Hyperthyroidism occurred in 5 (1.2%) of 411 patients, including Grade 2 or 3 cases in 2 (0.5%) and 1 (0.2%) patients respectively, receiving KEYTRUDA. Hypothyroidism occurred in 34 (8.3%) of 411 patients, including a Grade 3 case in 1 (0.2%) patient, receiving KEYTRUDA. Thyroid disorders can occur at any time during treatment. Monitor patients for changes in thyroid function (at the start of treatment, periodically during treatment, and as indicated based on clinical evaluation) and for clinical signs and symptoms of thyroid disorders. Administer corticosteroids for Grade 3 or greater hyperthyroidism. Withhold KEYTRUDA for Grade 3; permanently discontinue KEYTRUDA for Grade 4 hyperthyroidism.

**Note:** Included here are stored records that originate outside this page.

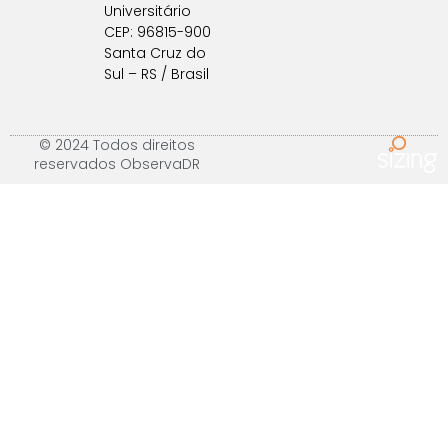
Universitário
CEP: 96815-900
Santa Cruz do
Sul – RS / Brasil
© 2024 Todos direitos
reservados ObservaDR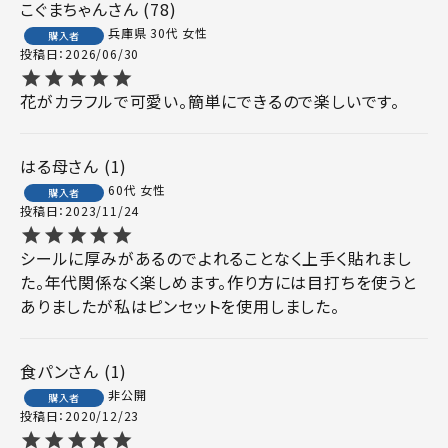
こぐまちゃん
78
兵庫県
30代
女性
購入者
投稿日
2026/06/30
花がカラフルで可愛い。簡単にできるので楽しいです。
はる母
1
60代
女性
購入者
投稿日
2023/11/24
シールに厚みがあるのでよれることなく上手く貼れまし
た。年代関係なく楽しめます。作り方には目打ちを使うと
食パン
1
非公開
購入者
投稿日
2020/12/23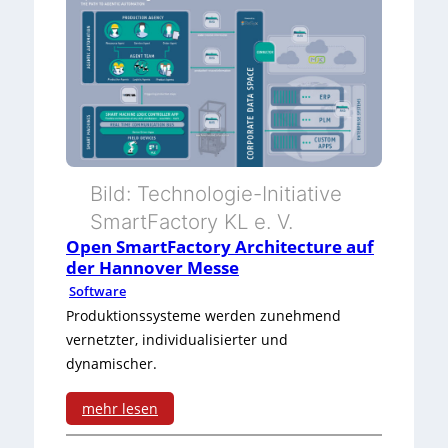
Bild: Technologie-Initiative
SmartFactory KL e. V.
Open SmartFactory Architecture auf
der Hannover Messe
Software
Produktionssysteme werden zunehmend
vernetzter, individualisierter und
dynamischer.
mehr lesen
:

Isolated hypothyroidism may be managed with replacement therapy without treatment interruption and without corticosteroids.
Other clinically important immune-mediated adverse reactions can occur. The following clinically significant, immune-mediated adverse reactions occurred in less than 1% of patients treated with KEYTRUDA: exfoliative dermatitis, uveitis, arthritis, myositis, pancreatitis, hemolytic anemia, partial seizures arising in a patient with inflammatory foci in brain parenchyma, adrenal insufficiency, myasthenic syndrome, optic neuritis, and rhabdomyolysis.

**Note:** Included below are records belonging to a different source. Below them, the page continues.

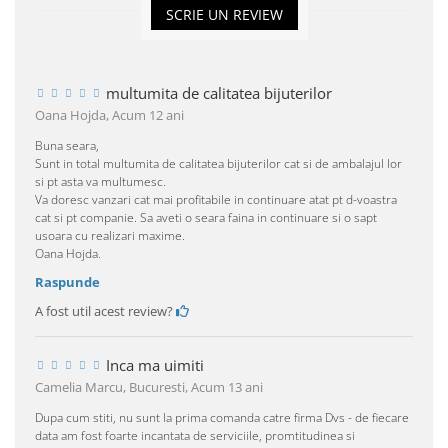
SCRIE UN REVIEW
multumita de calitatea bijuterilor
Oana Hojda,
Acum 12 ani
Buna seara,
Sunt in total multumita de calitatea bijuterilor cat si de ambalajul lor
si pt asta va multumesc.
Va doresc vanzari cat mai profitabile in continuare atat pt d-voastra
cat si pt companie. Sa aveti o seara faina in continuare si o sapt
usoara cu realizari maxime.
Oana Hojda.
Raspunde
A fost util acest review?
Inca ma uimiti
Camelia Marcu, Bucuresti,
Acum 13 ani
Dupa cum stiti, nu sunt la prima comanda catre firma Dvs - de fiecare
data am fost foarte incantata de serviciile, promtitudinea si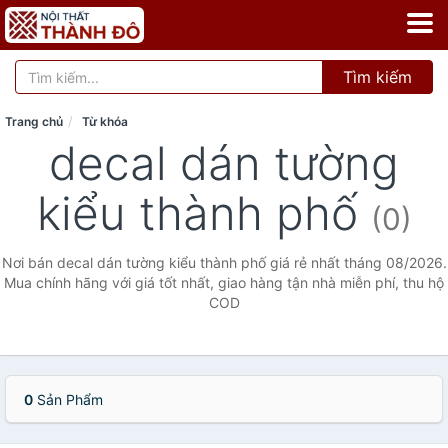
Tìm kiếm
Trang chủ
Từ khóa
decal dán tường
kiểu thành phố
(0)
Nơi bán decal dán tường kiểu thành phố giá rẻ nhất tháng 08/2026.
Mua chính hãng với giá tốt nhất, giao hàng tận nhà miễn phí, thu hộ
COD
0
Sản Phẩm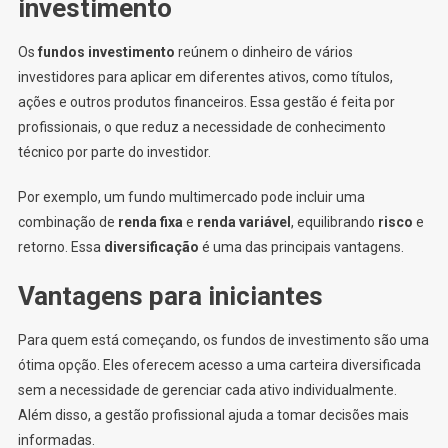
investimento
Os
fundos investimento
reúnem o dinheiro de vários
investidores para aplicar em diferentes ativos, como títulos,
ações e outros produtos financeiros. Essa gestão é feita por
profissionais, o que reduz a necessidade de conhecimento
técnico por parte do investidor.
Por exemplo, um fundo multimercado pode incluir uma
combinação de
renda fixa
e
renda variável
, equilibrando
risco
e
retorno. Essa
diversificação
é uma das principais vantagens.
Vantagens para iniciantes
Para quem está começando, os fundos de investimento são uma
ótima opção. Eles oferecem acesso a uma carteira diversificada
sem a necessidade de gerenciar cada ativo individualmente.
Além disso, a gestão profissional ajuda a tomar decisões mais
informadas.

For suspected immune-mediated adverse reactions, ensure adequate evaluation to confirm etiology or exclude other causes. Based on the severity of the adverse reaction, withhold KEYTRUDA and administer corticosteroids. Upon improvement of the adverse reaction to Grade 1 or less, initiate corticosteroid taper and continue to taper over at least 1 month. Restart KEYTRUDA if the adverse reaction remains at Grade 1 or less. Permanently discontinue KEYTRUDA for any severe or Grade 3 immune-mediated adverse reaction that recurs and for any life-threatening immune-mediated adverse reaction.

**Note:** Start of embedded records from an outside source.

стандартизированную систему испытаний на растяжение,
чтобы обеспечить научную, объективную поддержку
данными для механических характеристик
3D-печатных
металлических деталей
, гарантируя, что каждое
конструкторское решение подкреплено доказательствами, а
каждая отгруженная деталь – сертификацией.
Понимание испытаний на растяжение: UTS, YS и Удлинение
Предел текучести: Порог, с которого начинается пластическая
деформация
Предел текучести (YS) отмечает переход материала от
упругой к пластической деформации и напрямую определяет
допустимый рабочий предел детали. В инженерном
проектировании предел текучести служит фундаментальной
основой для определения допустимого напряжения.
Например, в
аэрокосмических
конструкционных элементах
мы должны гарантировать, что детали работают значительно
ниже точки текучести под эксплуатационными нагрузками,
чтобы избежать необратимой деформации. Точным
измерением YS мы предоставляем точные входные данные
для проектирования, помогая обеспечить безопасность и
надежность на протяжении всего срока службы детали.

Based on its mechanism of action, KEYTRUDA may cause fetal harm when administered to a pregnant woman. If used during pregnancy, or if the patient becomes pregnant during treatment, apprise the patient of the potential hazard to a fetus. Advise females of reproductive potential to use highly effective contraception during treatment and for 4 months after the last dose of KEYTRUDA.
For the treatment of advanced melanoma, KEYTRUDA was discontinued for adverse reactions in 6% of 89 patients who received the recommended dose of 2 mg/kg and 9% of 411 patients across all doses studied. Serious adverse reactions occurred in 36% of patients receiving KEYTRUDA. The most frequent serious adverse drug reactions reported in 2% or more of patients were renal failure, dyspnea, pneumonia, and cellulitis.
The most common adverse reactions (reported in >20% of patients) were fatigue (47%), cough (30%), nausea (30%), pruritus (30%), rash (29%), decreased appetite (26%), constipation (21%), arthralgia (20%), and diarrhea (20%).
The recommended dose of KEYTRUDA is 2 mg/kg administered as an intravenous infusion over 30 minutes every three weeks until disease progression or unacceptable toxicity. No formal pharmacokinetic drug interaction studies have been conducted with KEYTRUDA. It is not known whether KEYTRUDA is excreted in human milk. Because many drugs are excreted in human milk, instruct women to discontinue nursing during treatment with KEYTRUDA. Safety and effectiveness of KEYTRUDA have not been established in pediatric patients.
In addition, the companies announced that a global, randomized Phase 3 trial evaluating the combination in patients with regionally or distantly metastatic melanoma is being initiated. As previously announced, the compounds are being studied in a Phase 1, open-label trial in this patient population.